*What to work on*:
• a. In the DFDL thread, what does IBM DFDL produce when a leading separator is missing?
• b. From the DFDL thread, extract the passage from "Does this go" up to and including "the outer sequence.".
• c. List every distinct email address that appears in the DFDL thread.

*Excerpt to read*:
- - - - -

[DFDL-WG] Clarification needed: separator for empty sequence

Mike Beckerle mbeckerle.dfdl at gmail.com
Wed Aug 1 09:57:40 EDT 2018


Added Daffodil bug https://issues.apache.org/jira/browse/DAFFODIL-1975.

I think we should add a very positive statement like "All sequences,
including empty sequences are considered represented terms that are
required, and hence, they imply framing such as alignment and presence of
separators in separated sequences even if they have zero length. Separator
suppression based on dfdl:separatorSuppressionPolicy does not apply."

Does this go for empty choices as well? I think it should.


Mike Beckerle | OGF DFDL Workgroup Co-Chair | Tresys Technology |
www.tresys.com
Please note: Contributions to the DFDL Workgroup's email discussions are
subject to the OGF Intellectual Property Policy
<http://www.ogf.org/About/abt_policies.php>


On Wed, Aug 1, 2018 at 8:35 AM, Steve Hanson <smh at uk.ibm.com> wrote:

> Any sequence, empty or otherwise, which is a child of an outer sequence
> follows the separator rules for the outer sequence.
>
> The empty sequence in your example will require a separator when parsing,
> and cause a separator when unparsing.
>
> Tested with IBM DFDL and that's what we have implemented. Missing a
> leading separator (eg a,b,c,d) gives a processing error.
>
> I think that section 14.1 implies that, but you can add extra words to
> clarify if you like.
>
> We have not encountered the need for the concept of a DFDL non-represented
> sequence.
>
> Regards
>
> Steve Hanson
>
> IBM Hybrid Integration, Hursley, UK
> Architect, *IBM DFDL*
> <http://www.ibm.com/developerworks/library/se-dfdl/index.html>
> Co-Chair, *OGF DFDL Working Group* <http://www.ogf.org/dfdl/>
> *smh at uk.ibm.com* <smh at uk.ibm.com>
> tel:+44-1962-815848
> mob:+44-7717-378890
> Note: I work Tuesday to Friday
>
>
>
> From:        Mike Beckerle <mbeckerle.dfdl at gmail.com>
> To:        dfdl-wg at ogf.org
> Cc:        dev at daffodil.apache.org
> Date:        19/07/2018 18:37
> Subject:        [DFDL-WG] Clarification needed: separator for empty
> sequence
> Sent by:        "dfdl-wg" <dfdl-wg-bounces at ogf.org>
> ------------------------------
>
>
>
> I believe Daffodil has an incorrect behavior in the way it treats
> separators today, but I want to clarify things relative to the DFDL spec
> before fixing it.
>
> Consider this element:
>
>     <xs:element name="NS_13">
>       <xs:complexType>
>         <xs:sequence dfdl:separator=","  dfdl:separatorPosition="infix"

- - - - -

Bounding box coordinate data:
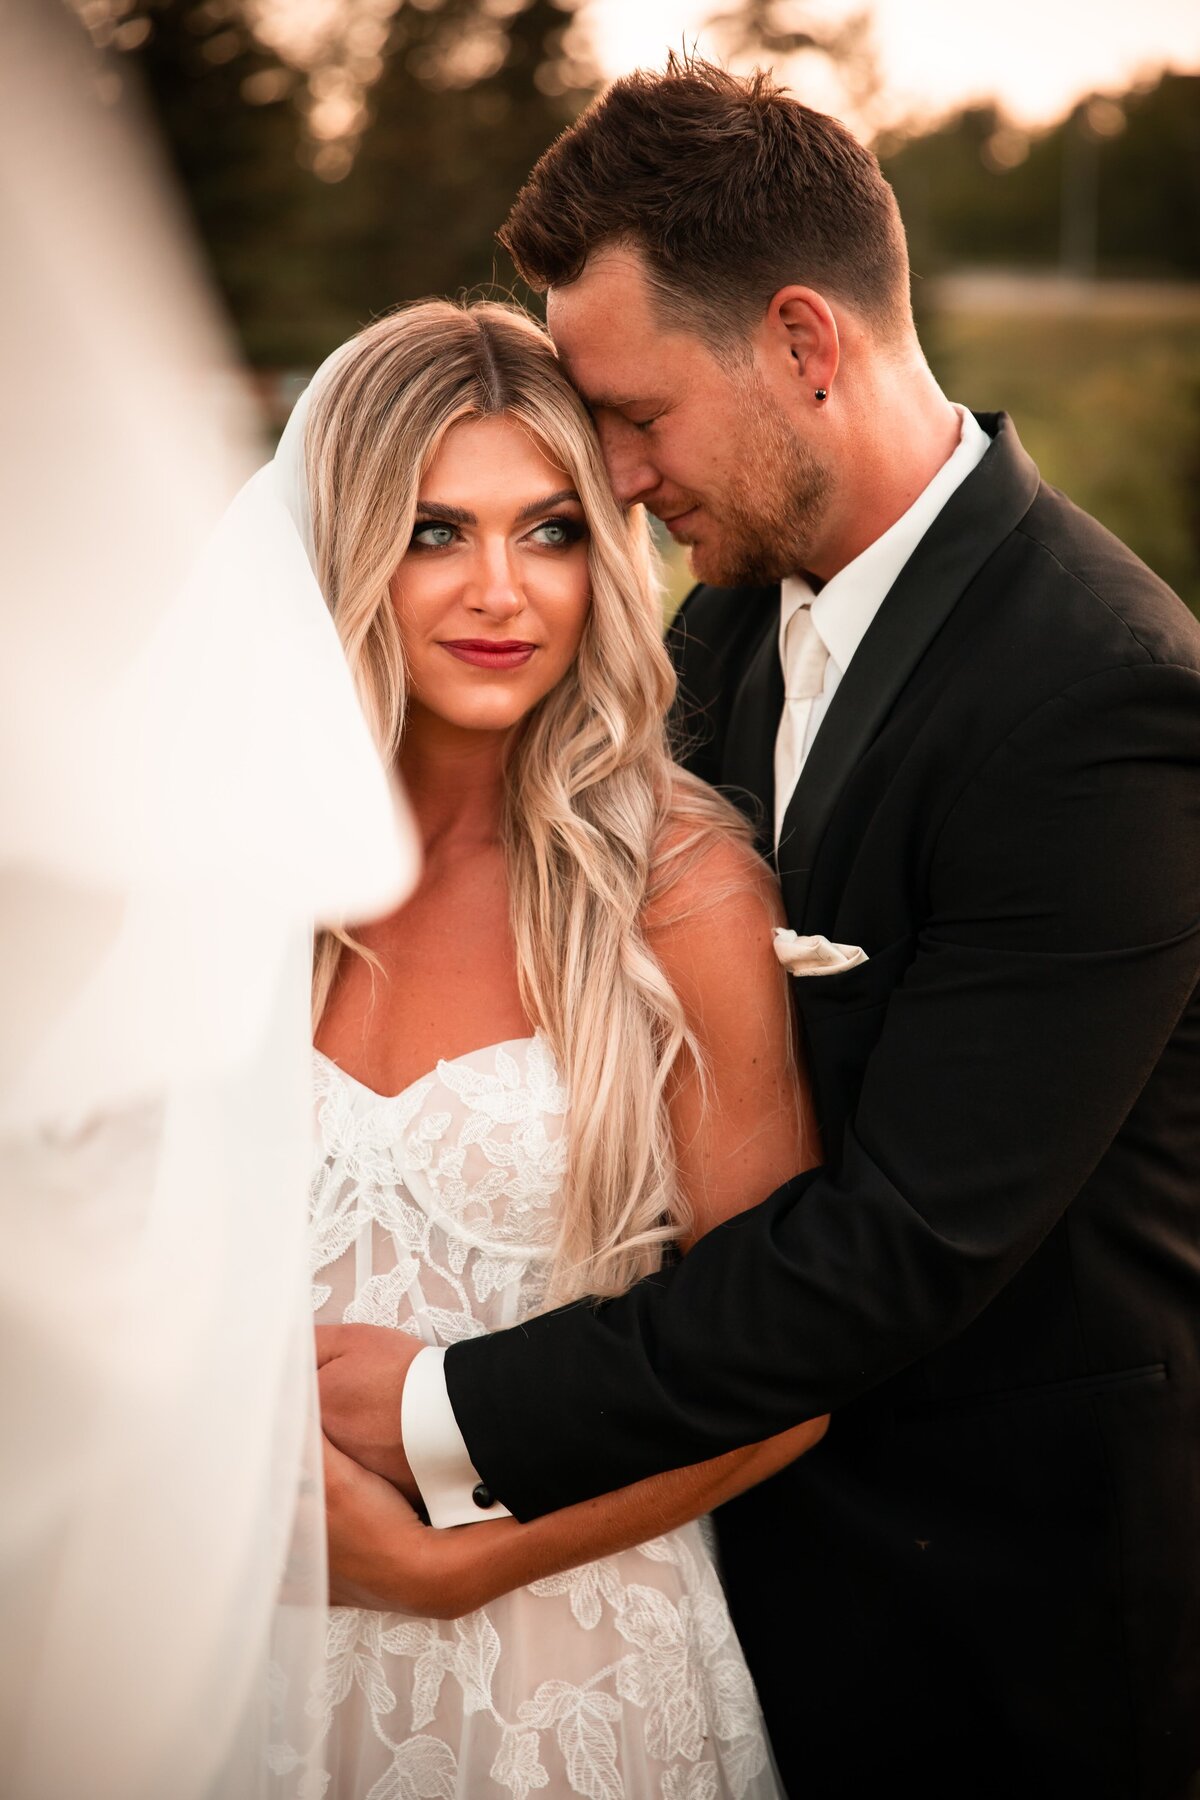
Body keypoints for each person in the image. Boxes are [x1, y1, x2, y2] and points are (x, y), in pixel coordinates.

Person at [317, 59, 1200, 1800]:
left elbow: (900, 1248)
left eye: (634, 418)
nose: (623, 486)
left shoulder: (1101, 698)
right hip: (736, 1578)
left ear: (805, 341)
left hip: (1012, 1622)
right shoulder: (729, 631)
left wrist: (444, 1425)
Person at [286, 298, 830, 1798]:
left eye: (552, 531)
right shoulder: (233, 892)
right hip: (237, 1646)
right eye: (434, 531)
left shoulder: (679, 894)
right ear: (344, 550)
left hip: (570, 1677)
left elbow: (781, 1376)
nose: (501, 591)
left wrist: (461, 1570)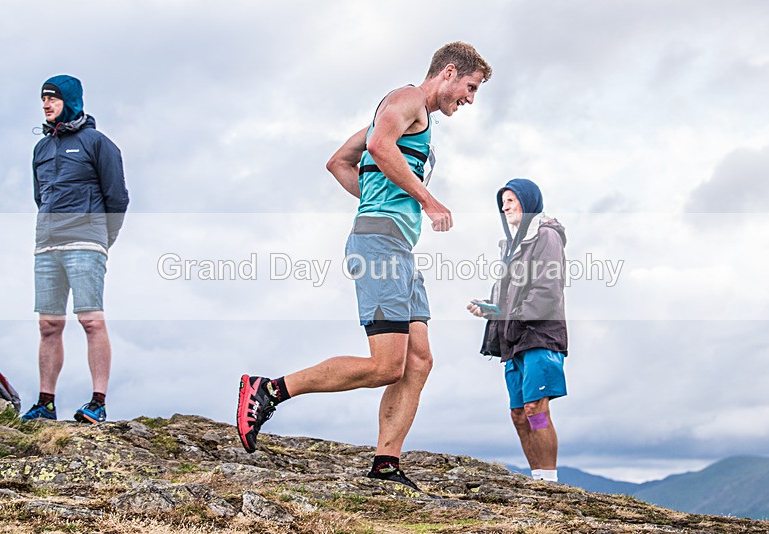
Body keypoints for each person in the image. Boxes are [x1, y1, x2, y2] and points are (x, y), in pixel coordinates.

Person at [237, 42, 492, 491]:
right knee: (386, 366)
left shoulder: (411, 117)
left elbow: (339, 161)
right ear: (449, 72)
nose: (470, 98)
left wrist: (378, 197)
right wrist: (427, 200)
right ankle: (270, 390)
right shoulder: (407, 99)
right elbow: (377, 144)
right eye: (470, 87)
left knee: (418, 360)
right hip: (379, 245)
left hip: (399, 247)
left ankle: (386, 464)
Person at [22, 75, 129, 424]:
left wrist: (102, 239)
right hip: (46, 244)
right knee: (48, 325)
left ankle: (98, 402)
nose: (46, 105)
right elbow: (40, 197)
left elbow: (117, 198)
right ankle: (45, 403)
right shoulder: (41, 148)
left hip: (86, 241)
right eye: (43, 99)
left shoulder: (97, 143)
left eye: (52, 99)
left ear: (69, 101)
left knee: (91, 321)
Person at [467, 178, 568, 483]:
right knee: (519, 414)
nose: (505, 207)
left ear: (528, 202)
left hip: (540, 335)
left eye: (511, 200)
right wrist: (490, 309)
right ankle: (537, 479)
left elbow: (547, 289)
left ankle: (550, 482)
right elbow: (508, 297)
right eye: (502, 203)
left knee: (535, 408)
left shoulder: (546, 235)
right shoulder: (511, 245)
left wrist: (511, 315)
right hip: (513, 338)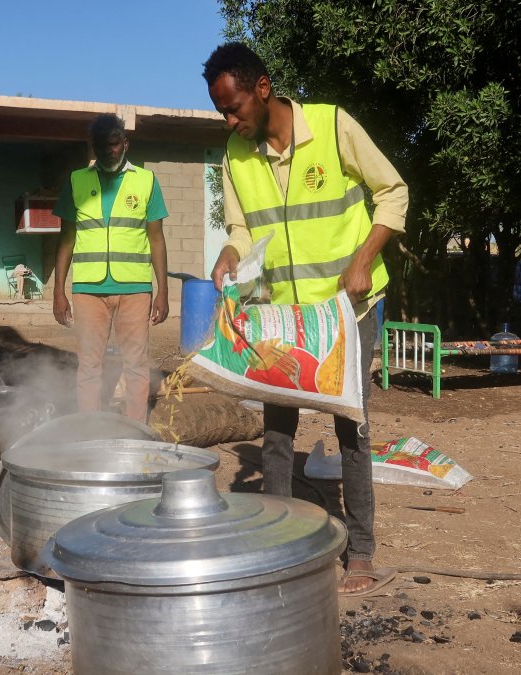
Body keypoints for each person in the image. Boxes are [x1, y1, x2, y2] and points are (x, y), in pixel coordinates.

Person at [202, 42, 410, 595]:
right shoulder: (235, 153)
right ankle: (280, 543)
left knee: (352, 425)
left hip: (348, 308)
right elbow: (244, 230)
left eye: (235, 106)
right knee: (277, 430)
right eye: (222, 110)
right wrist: (230, 251)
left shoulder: (332, 126)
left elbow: (393, 191)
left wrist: (364, 259)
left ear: (263, 88)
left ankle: (361, 551)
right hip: (284, 317)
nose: (230, 119)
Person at [52, 113, 169, 424]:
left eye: (115, 144)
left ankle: (135, 429)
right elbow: (65, 239)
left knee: (136, 363)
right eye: (102, 146)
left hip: (135, 288)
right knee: (89, 364)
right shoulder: (77, 181)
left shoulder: (146, 181)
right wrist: (58, 292)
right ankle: (89, 428)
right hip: (88, 289)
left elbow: (156, 239)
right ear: (94, 147)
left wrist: (163, 292)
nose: (109, 151)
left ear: (125, 144)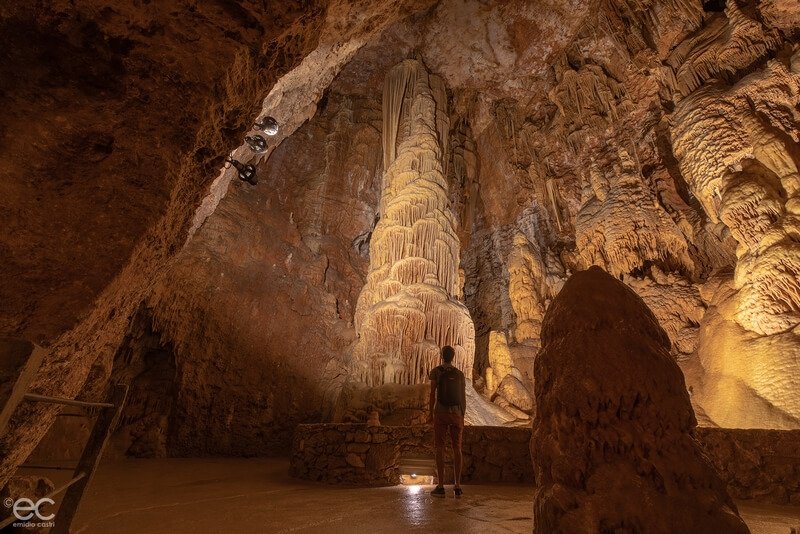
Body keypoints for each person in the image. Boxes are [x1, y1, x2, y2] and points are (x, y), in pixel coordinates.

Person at [428, 345, 466, 498]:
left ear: (442, 356)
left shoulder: (436, 371)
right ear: (453, 357)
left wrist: (430, 413)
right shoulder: (459, 374)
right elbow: (463, 396)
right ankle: (457, 485)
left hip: (441, 413)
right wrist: (462, 414)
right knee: (457, 448)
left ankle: (441, 485)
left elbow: (432, 394)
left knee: (440, 448)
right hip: (457, 414)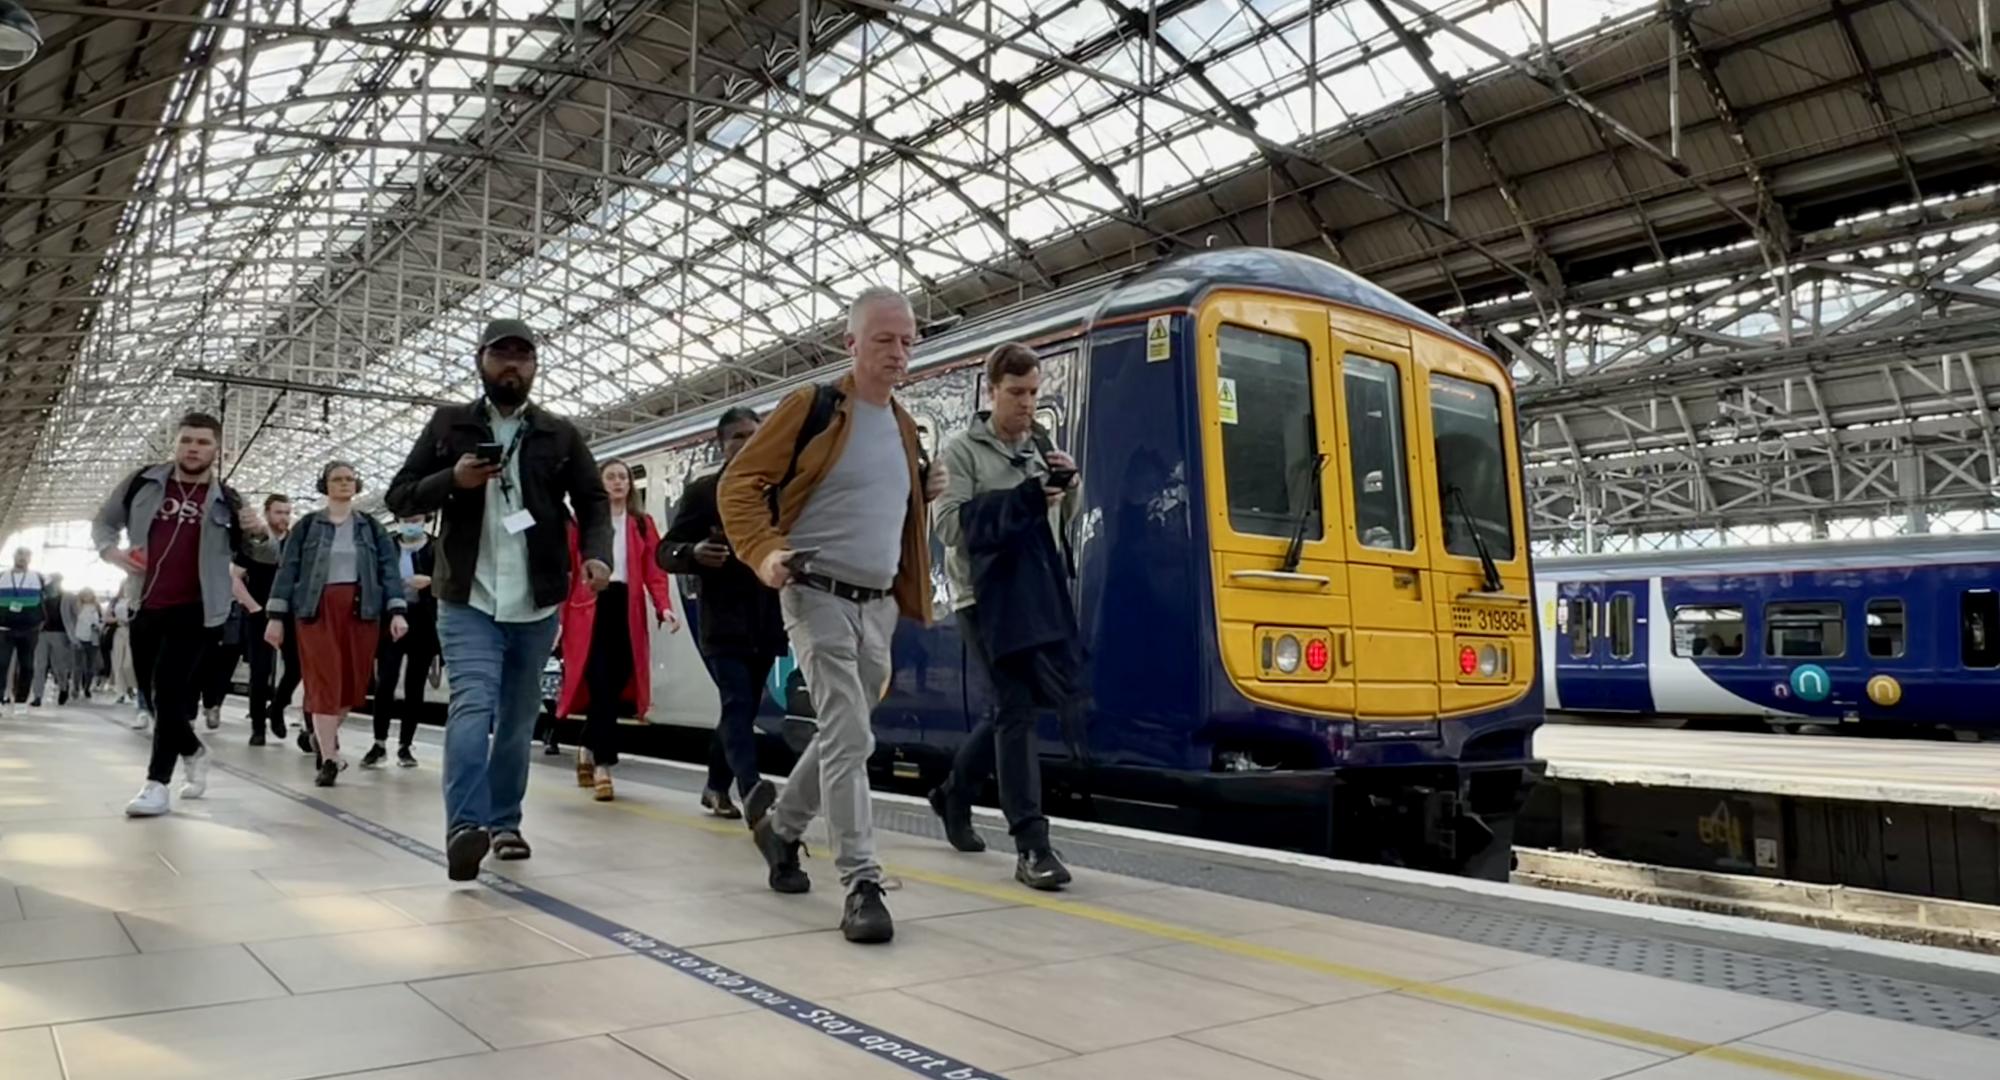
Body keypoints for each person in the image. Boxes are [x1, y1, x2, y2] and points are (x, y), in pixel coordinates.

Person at [718, 286, 948, 945]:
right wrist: (765, 552)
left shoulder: (904, 426)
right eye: (884, 340)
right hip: (815, 592)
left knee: (845, 733)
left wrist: (924, 491)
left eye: (907, 341)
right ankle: (861, 883)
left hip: (878, 606)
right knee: (851, 733)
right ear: (851, 343)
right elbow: (740, 484)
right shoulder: (813, 407)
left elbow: (880, 508)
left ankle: (781, 828)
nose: (898, 352)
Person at [387, 318, 610, 881]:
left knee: (516, 717)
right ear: (480, 360)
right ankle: (465, 827)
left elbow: (592, 501)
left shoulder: (559, 433)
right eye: (501, 355)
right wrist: (452, 479)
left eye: (523, 356)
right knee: (472, 704)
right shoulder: (449, 425)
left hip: (537, 600)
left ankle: (505, 822)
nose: (512, 365)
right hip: (468, 595)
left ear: (534, 366)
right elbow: (399, 495)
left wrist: (597, 554)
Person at [928, 343, 1081, 890]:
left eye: (1034, 393)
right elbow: (949, 527)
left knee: (1011, 708)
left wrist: (1069, 487)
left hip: (1033, 597)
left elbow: (1060, 524)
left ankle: (953, 793)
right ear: (991, 391)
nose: (1027, 403)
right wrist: (1023, 499)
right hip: (983, 600)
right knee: (1015, 710)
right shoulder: (961, 451)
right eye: (1016, 393)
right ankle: (1032, 845)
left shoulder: (1042, 446)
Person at [93, 411, 276, 817]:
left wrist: (258, 531)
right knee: (153, 696)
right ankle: (193, 749)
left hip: (198, 609)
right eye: (187, 440)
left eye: (203, 442)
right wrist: (111, 553)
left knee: (169, 691)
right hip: (144, 603)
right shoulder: (142, 482)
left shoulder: (229, 500)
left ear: (218, 450)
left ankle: (156, 785)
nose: (193, 448)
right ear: (175, 444)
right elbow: (104, 522)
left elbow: (265, 555)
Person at [661, 406, 786, 818]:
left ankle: (715, 787)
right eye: (738, 437)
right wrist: (693, 553)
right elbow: (666, 550)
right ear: (722, 445)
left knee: (743, 708)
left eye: (755, 434)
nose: (748, 443)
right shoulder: (704, 493)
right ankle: (752, 791)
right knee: (736, 702)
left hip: (766, 618)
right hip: (722, 620)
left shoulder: (778, 493)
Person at [264, 462, 408, 786]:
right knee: (324, 681)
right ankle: (330, 759)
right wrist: (275, 618)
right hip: (316, 610)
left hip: (362, 610)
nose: (344, 483)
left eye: (349, 479)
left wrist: (397, 611)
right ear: (325, 485)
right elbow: (288, 570)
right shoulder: (307, 526)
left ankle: (320, 737)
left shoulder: (372, 528)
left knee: (352, 686)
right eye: (337, 479)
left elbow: (389, 570)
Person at [557, 459, 673, 801]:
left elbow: (654, 571)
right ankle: (604, 766)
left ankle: (586, 746)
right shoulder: (584, 523)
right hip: (590, 607)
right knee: (600, 683)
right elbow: (569, 569)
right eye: (611, 477)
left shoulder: (642, 524)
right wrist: (558, 618)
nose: (618, 482)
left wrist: (663, 606)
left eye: (623, 477)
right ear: (600, 483)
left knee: (618, 679)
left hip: (626, 607)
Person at [364, 514, 439, 769]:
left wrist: (431, 582)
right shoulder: (387, 545)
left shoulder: (435, 547)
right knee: (385, 680)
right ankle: (379, 742)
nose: (411, 523)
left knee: (415, 685)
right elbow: (375, 577)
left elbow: (450, 579)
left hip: (424, 621)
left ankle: (406, 745)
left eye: (415, 519)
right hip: (390, 619)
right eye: (406, 518)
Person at [239, 494, 295, 745]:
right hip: (259, 613)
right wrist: (253, 607)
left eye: (287, 512)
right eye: (278, 512)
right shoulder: (254, 543)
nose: (284, 517)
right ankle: (258, 727)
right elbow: (234, 577)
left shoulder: (295, 542)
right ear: (267, 513)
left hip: (290, 613)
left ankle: (278, 706)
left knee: (296, 666)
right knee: (260, 671)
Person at [0, 547, 42, 717]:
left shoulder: (37, 577)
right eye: (19, 555)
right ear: (14, 557)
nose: (22, 558)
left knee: (27, 666)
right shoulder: (2, 576)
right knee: (1, 664)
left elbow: (49, 597)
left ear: (30, 559)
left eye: (25, 556)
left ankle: (21, 701)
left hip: (29, 629)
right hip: (4, 628)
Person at [30, 573, 72, 706]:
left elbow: (73, 615)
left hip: (60, 633)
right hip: (42, 633)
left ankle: (64, 687)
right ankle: (37, 696)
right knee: (39, 665)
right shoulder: (41, 596)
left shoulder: (67, 597)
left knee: (59, 665)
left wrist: (73, 635)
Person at [68, 589, 104, 701]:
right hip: (79, 637)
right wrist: (73, 637)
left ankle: (87, 687)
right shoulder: (77, 608)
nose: (87, 597)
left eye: (89, 595)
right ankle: (75, 688)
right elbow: (72, 622)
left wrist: (98, 626)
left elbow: (102, 621)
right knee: (77, 666)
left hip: (93, 639)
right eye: (85, 595)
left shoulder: (97, 608)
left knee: (90, 666)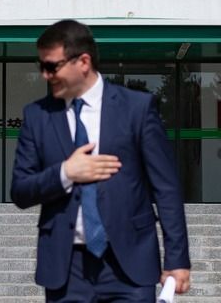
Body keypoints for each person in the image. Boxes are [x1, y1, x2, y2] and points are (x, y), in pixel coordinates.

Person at [11, 19, 191, 302]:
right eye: (41, 66)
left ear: (83, 62)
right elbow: (20, 190)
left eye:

- - - - -

*Written answers*:
• a. A processing error.

• b.
Does this go for empty choices as well? I think it should.


Mike Beckerle | OGF DFDL Workgroup Co-Chair | Tresys Technology |
www.tresys.com
Please note: Contributions to the DFDL Workgroup's email discussions are
subject to the OGF Intellectual Property Policy
<http://www.ogf.org/About/abt_policies.php>


On Wed, Aug 1, 2018 at 8:35 AM, Steve Hanson <smh at uk.ibm.com> wrote:

> Any sequence, empty or otherwise, which is a child of an outer sequence
> follows the separator rules for the outer sequence.

• c.
mbeckerle.dfdl at gmail.com
smh at uk.ibm.com
dfdl-wg at ogf.org
dev at daffodil.apache.org
dfdl-wg-bounces at ogf.org